¡Ay Manuel! (por Luis Cabaneiro Santomé)
Ya de niño derivaba su rumbo aconsejado por un padre descentrado que lo enderezaba a veces con la derecha a veces con la izquierda y que un día, cansado de no obtener resultados, adoptó la callada por respuesta, hasta que partió la mesa de un golpe endiablado que de no errar hubiera matado al zagal y, ante el riesgo a ir preso renunció al enderezamiento de Manuel y marchó a Cuba, no sin antes aleccionarlo con un sabio consejo: "circula hijo mío siempre por el arcén para no entorpecer el tráfico".
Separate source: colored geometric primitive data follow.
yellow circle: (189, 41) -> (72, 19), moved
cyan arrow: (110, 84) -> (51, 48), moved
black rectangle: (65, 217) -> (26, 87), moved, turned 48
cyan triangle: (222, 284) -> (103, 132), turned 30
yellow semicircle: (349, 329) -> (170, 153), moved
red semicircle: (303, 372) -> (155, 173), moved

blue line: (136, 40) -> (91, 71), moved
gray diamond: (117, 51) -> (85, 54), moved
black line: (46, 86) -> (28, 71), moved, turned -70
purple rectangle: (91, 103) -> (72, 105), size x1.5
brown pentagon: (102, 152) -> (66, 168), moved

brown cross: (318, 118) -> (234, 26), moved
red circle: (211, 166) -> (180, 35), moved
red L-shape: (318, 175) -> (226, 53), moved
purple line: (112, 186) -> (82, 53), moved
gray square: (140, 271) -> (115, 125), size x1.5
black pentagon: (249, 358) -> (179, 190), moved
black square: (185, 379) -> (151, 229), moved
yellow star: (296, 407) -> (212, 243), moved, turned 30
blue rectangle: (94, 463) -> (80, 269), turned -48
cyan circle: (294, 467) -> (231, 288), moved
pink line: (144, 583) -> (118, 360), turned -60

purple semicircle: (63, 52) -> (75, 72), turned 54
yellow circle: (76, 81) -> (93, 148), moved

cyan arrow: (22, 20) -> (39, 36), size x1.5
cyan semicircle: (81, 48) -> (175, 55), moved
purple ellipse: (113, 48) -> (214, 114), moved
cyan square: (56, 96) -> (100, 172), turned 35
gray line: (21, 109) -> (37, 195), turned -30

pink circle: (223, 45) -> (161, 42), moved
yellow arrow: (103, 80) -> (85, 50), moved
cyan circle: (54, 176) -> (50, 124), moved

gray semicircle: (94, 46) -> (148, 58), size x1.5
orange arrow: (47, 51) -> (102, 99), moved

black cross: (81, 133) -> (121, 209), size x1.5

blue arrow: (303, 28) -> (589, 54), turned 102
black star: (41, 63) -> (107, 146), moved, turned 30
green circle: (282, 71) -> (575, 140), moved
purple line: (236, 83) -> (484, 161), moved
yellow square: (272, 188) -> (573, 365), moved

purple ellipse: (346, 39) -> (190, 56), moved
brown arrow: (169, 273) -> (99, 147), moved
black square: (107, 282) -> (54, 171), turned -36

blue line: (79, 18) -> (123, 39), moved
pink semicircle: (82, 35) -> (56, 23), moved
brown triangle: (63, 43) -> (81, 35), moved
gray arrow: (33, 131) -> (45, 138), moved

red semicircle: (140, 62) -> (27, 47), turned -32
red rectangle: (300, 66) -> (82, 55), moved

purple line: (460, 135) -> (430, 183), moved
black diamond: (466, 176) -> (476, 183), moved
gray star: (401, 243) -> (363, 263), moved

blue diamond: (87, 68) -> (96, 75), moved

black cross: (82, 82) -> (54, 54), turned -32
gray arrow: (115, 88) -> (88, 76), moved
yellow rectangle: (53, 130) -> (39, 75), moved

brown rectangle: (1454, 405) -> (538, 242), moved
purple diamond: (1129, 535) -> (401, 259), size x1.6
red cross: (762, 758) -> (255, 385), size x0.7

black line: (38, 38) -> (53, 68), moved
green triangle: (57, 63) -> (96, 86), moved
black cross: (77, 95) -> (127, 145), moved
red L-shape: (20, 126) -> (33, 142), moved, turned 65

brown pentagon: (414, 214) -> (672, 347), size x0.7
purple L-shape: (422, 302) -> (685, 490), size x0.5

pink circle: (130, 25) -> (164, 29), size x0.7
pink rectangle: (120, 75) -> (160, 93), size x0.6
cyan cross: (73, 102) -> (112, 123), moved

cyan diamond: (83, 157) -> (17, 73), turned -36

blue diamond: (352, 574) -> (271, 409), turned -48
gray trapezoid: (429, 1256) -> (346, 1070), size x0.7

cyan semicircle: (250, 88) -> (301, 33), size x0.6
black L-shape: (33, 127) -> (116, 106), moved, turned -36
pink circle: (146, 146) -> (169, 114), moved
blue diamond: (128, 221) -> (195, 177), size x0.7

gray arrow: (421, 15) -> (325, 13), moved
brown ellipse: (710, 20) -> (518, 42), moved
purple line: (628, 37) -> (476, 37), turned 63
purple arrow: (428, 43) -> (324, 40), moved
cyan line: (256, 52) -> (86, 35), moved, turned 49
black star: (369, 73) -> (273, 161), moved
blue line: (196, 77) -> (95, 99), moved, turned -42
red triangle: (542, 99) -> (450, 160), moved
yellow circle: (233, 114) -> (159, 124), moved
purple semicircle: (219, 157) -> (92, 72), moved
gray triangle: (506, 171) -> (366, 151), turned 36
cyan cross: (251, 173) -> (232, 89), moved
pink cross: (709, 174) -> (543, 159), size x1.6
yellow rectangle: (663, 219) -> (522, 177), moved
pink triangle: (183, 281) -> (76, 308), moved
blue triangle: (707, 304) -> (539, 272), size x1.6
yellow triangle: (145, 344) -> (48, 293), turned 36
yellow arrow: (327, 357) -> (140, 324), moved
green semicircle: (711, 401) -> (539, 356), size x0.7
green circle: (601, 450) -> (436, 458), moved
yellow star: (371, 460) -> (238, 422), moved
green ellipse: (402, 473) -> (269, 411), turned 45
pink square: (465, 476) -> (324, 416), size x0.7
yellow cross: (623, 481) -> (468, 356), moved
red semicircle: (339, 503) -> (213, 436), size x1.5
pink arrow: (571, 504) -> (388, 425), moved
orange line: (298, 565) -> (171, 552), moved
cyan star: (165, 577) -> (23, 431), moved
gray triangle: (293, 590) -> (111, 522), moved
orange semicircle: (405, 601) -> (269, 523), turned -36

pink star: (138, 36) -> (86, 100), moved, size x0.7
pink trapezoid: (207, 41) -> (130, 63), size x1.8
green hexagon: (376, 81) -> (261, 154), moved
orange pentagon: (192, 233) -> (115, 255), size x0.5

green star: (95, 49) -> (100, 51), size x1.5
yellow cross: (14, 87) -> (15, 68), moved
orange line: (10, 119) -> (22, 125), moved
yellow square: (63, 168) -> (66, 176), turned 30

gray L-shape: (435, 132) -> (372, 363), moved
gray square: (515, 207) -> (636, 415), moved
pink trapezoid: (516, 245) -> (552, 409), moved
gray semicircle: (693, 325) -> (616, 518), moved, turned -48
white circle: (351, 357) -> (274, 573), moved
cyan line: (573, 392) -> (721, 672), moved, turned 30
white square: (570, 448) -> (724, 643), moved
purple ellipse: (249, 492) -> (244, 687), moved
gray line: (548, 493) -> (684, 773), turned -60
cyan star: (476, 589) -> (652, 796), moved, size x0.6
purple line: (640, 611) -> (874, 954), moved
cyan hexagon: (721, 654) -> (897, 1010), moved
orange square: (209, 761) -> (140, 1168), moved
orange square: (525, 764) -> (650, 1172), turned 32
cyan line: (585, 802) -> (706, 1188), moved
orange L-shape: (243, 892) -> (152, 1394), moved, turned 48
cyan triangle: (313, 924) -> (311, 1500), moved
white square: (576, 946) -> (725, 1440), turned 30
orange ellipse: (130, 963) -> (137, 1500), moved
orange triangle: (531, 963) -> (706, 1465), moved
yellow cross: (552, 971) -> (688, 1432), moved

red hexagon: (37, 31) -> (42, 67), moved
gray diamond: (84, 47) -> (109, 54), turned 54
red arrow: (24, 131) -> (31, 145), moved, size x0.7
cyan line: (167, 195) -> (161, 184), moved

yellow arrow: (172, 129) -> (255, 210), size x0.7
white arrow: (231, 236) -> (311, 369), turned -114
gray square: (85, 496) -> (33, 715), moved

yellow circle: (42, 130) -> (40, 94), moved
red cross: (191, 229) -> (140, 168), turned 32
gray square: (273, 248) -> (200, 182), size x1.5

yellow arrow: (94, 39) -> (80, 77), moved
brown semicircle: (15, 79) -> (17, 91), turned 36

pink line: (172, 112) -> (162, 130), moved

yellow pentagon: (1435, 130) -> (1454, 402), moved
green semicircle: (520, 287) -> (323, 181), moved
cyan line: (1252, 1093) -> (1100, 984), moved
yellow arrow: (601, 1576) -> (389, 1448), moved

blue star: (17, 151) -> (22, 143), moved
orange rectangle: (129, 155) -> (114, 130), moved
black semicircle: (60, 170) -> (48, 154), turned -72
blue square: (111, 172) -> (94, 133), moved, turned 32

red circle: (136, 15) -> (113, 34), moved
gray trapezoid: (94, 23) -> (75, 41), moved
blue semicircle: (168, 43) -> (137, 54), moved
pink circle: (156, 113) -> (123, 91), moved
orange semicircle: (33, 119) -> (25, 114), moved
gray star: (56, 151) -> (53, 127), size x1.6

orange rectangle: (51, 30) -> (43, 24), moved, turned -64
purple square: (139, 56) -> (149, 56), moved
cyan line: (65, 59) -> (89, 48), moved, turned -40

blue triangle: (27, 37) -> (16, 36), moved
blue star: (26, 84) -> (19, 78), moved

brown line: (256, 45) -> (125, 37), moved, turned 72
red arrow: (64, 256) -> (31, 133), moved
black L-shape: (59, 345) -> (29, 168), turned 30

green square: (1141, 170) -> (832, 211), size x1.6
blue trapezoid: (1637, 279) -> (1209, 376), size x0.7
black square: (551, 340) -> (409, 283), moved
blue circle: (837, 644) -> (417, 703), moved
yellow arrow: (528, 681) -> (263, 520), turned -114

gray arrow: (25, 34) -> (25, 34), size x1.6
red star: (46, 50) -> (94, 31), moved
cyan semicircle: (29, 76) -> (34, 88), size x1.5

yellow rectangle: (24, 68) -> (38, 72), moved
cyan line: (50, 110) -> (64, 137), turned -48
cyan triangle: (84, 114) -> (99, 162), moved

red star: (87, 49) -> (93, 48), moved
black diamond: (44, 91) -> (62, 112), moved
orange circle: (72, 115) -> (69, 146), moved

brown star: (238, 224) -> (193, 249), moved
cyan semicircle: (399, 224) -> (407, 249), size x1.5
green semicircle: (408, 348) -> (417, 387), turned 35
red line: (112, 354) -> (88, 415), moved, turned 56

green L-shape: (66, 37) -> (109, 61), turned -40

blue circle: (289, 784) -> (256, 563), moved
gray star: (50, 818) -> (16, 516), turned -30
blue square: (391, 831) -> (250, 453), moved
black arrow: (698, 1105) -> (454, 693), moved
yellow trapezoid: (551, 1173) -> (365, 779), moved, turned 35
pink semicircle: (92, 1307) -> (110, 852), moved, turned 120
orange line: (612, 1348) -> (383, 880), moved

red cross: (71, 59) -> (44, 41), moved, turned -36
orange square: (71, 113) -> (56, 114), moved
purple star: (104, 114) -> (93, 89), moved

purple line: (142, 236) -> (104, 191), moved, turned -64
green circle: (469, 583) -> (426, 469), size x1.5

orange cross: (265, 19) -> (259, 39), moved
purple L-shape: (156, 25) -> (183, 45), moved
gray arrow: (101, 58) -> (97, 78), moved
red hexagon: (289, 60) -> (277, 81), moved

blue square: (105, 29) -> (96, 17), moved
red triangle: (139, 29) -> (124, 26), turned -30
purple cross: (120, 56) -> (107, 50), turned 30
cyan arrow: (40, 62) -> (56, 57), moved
Se calmó su vida durante la juventud gracias al amor de una ardiente mujer que al descubrir el poder de arrastre de su exótica belleza cambió su querer por el de madame Lucille, empresaria de éxito en Marbella que no le prometió amor pero sí placer, dinero y colocar a Manuel de portero en la Sirenita Valiente, a lo que este se opuso en todo momento. Pronto hubo de buscar la autoestima perdida por el camino ante el riesgo a perder la vida por una desgracia y fue a encontrarla en un trabajo duro y mal pagado, pero, al menos con sustento y cobijo comenzaba su ego a progresar, hasta que en mala hora cerró la empresa y se fue al paro y el ego al carajo pues pasó allí tanto tiempo que nunca más volvió a cotizar como autónomo ni asalariado, solo como condenado a una pensión de manutención cuando descubrió su señora que triunfaba el maestro en la plaza de Benavente y que aparte de la suerte de la Verónica dominaba la suerte de la veinteañera.
Cuando su vida parecía darle paz porque, agotada de darle guerra, por fin se marchaba, vino un sabio doctor de América a inventar el remedio que lo trajo de vuelta al ruedo y a corroborar que los toreros como Manuel están hechos de otra pasta.